■ EXERCISE DESCRIPTION ■
Having located the line with "## Create a range", print it and each remaining line exactly, stopping at the end of the material and omitting pictures.

■ INPUT MATERIAL ■
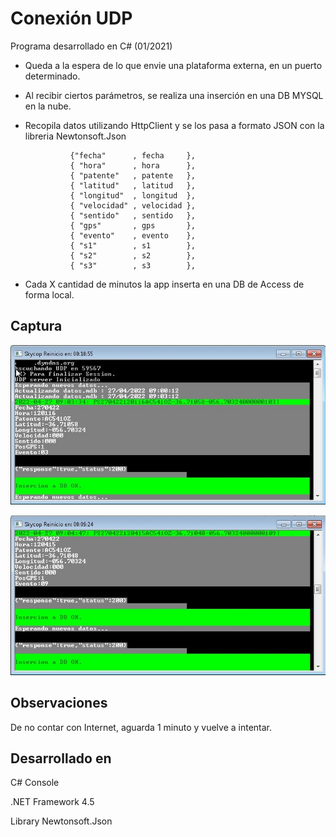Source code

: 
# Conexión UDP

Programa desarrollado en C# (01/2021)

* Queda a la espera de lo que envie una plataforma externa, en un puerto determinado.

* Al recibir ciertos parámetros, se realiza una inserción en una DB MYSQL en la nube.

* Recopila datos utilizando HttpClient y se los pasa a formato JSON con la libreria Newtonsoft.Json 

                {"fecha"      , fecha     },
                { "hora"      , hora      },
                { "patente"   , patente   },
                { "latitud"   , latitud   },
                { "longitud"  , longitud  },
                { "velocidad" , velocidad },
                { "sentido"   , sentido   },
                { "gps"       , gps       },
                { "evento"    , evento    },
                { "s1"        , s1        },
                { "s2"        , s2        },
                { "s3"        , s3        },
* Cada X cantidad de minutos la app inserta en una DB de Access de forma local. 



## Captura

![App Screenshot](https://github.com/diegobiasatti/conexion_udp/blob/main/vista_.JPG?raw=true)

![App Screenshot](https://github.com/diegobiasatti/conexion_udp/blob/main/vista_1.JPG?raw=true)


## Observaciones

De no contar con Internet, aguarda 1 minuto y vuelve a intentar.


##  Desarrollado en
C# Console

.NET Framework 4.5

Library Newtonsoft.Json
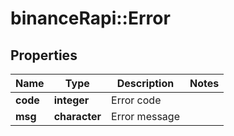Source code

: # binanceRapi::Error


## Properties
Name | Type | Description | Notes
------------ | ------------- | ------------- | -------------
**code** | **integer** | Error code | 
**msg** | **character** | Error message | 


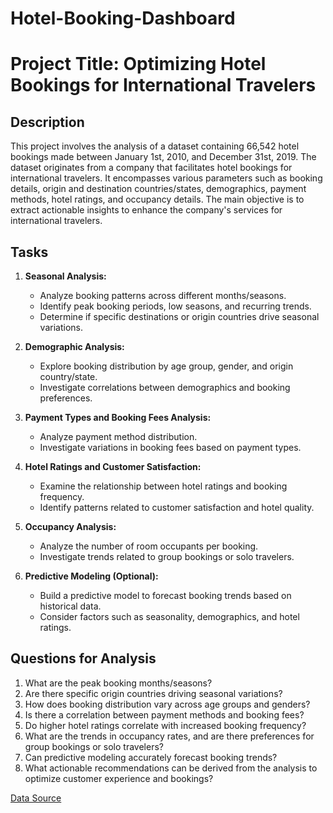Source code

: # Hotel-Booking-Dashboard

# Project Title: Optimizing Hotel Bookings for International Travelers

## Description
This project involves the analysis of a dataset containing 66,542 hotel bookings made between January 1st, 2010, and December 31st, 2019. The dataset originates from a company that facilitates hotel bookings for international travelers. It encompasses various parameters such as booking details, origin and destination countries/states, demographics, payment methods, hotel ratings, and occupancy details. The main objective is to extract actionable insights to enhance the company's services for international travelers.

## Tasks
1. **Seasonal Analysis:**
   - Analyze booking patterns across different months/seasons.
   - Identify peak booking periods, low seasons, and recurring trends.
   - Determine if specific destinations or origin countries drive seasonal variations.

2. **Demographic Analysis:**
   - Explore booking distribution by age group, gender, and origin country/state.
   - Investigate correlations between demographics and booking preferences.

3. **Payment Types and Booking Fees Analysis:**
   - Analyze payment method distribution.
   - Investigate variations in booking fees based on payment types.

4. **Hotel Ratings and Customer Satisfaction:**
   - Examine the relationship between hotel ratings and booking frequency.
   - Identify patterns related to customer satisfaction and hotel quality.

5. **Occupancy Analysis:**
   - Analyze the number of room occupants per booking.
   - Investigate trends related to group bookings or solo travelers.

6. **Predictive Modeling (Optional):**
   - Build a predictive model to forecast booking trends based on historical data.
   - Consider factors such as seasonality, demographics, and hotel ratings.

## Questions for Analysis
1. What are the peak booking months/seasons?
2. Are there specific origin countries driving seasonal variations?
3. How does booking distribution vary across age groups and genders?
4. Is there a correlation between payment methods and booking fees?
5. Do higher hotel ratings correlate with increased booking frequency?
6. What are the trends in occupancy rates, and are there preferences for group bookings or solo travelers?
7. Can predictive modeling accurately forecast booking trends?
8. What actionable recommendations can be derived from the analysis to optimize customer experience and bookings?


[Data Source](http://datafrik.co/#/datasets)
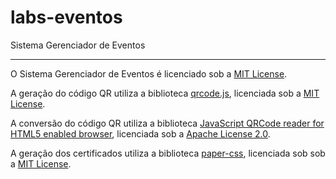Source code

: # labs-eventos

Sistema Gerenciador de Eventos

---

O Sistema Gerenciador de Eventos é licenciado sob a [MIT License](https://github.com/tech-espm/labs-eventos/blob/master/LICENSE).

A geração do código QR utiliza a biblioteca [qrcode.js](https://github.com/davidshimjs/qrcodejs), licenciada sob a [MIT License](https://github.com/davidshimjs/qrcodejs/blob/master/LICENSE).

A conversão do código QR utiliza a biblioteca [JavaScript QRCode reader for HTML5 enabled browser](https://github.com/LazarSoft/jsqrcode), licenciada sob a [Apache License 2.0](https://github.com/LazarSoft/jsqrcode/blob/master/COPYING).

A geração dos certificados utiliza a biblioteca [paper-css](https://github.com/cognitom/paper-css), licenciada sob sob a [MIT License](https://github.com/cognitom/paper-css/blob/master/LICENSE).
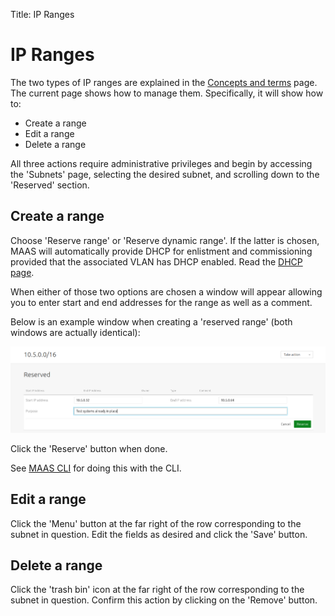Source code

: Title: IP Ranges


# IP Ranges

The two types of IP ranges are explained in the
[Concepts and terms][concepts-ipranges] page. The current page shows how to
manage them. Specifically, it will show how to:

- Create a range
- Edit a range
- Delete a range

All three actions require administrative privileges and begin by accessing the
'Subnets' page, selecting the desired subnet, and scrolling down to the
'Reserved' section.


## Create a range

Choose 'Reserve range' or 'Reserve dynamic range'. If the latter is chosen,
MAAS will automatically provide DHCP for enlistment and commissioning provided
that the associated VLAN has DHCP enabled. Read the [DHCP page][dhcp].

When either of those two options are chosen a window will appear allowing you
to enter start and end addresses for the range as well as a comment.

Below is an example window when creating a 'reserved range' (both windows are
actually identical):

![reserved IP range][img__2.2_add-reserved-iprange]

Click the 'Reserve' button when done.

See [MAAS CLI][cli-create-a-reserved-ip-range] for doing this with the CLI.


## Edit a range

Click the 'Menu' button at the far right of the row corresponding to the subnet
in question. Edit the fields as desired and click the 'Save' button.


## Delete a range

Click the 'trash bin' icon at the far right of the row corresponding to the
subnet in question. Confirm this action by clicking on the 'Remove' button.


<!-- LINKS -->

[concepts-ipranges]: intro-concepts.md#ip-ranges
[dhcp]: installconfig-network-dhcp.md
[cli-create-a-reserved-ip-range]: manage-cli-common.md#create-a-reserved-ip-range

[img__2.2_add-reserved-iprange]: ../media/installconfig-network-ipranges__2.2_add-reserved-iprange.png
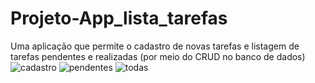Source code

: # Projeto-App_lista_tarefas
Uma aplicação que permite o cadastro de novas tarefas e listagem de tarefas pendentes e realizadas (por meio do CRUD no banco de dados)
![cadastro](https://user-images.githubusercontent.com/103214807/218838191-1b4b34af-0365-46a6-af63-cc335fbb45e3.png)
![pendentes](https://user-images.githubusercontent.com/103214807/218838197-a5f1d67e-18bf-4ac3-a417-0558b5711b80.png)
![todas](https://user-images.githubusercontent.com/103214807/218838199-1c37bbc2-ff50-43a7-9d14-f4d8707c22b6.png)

■ EXERCISE RESPONSE ■
## Create a range

Choose 'Reserve range' or 'Reserve dynamic range'. If the latter is chosen,
MAAS will automatically provide DHCP for enlistment and commissioning provided
that the associated VLAN has DHCP enabled. Read the [DHCP page][dhcp].

When either of those two options are chosen a window will appear allowing you
to enter start and end addresses for the range as well as a comment.

Below is an example window when creating a 'reserved range' (both windows are
actually identical):

![reserved IP range][img__2.2_add-reserved-iprange]

Click the 'Reserve' button when done.

See [MAAS CLI][cli-create-a-reserved-ip-range] for doing this with the CLI.


## Edit a range

Click the 'Menu' button at the far right of the row corresponding to the subnet
in question. Edit the fields as desired and click the 'Save' button.


## Delete a range

Click the 'trash bin' icon at the far right of the row corresponding to the
subnet in question. Confirm this action by clicking on the 'Remove' button.


<!-- LINKS -->

[concepts-ipranges]: intro-concepts.md#ip-ranges
[dhcp]: installconfig-network-dhcp.md
[cli-create-a-reserved-ip-range]: manage-cli-common.md#create-a-reserved-ip-range

[img__2.2_add-reserved-iprange]: ../media/installconfig-network-ipranges__2.2_add-reserved-iprange.png
Source code

: # Projeto-App_lista_tarefas
Uma aplicação que permite o cadastro de novas tarefas e listagem de tarefas pendentes e realizadas (por meio do CRUD no banco de dados)
![cadastro](https://user-images.githubusercontent.com/103214807/218838191-1b4b34af-0365-46a6-af63-cc335fbb45e3.png)
![pendentes](https://user-images.githubusercontent.com/103214807/218838197-a5f1d67e-18bf-4ac3-a417-0558b5711b80.png)
![todas](https://user-images.githubusercontent.com/103214807/218838199-1c37bbc2-ff50-43a7-9d14-f4d8707c22b6.png)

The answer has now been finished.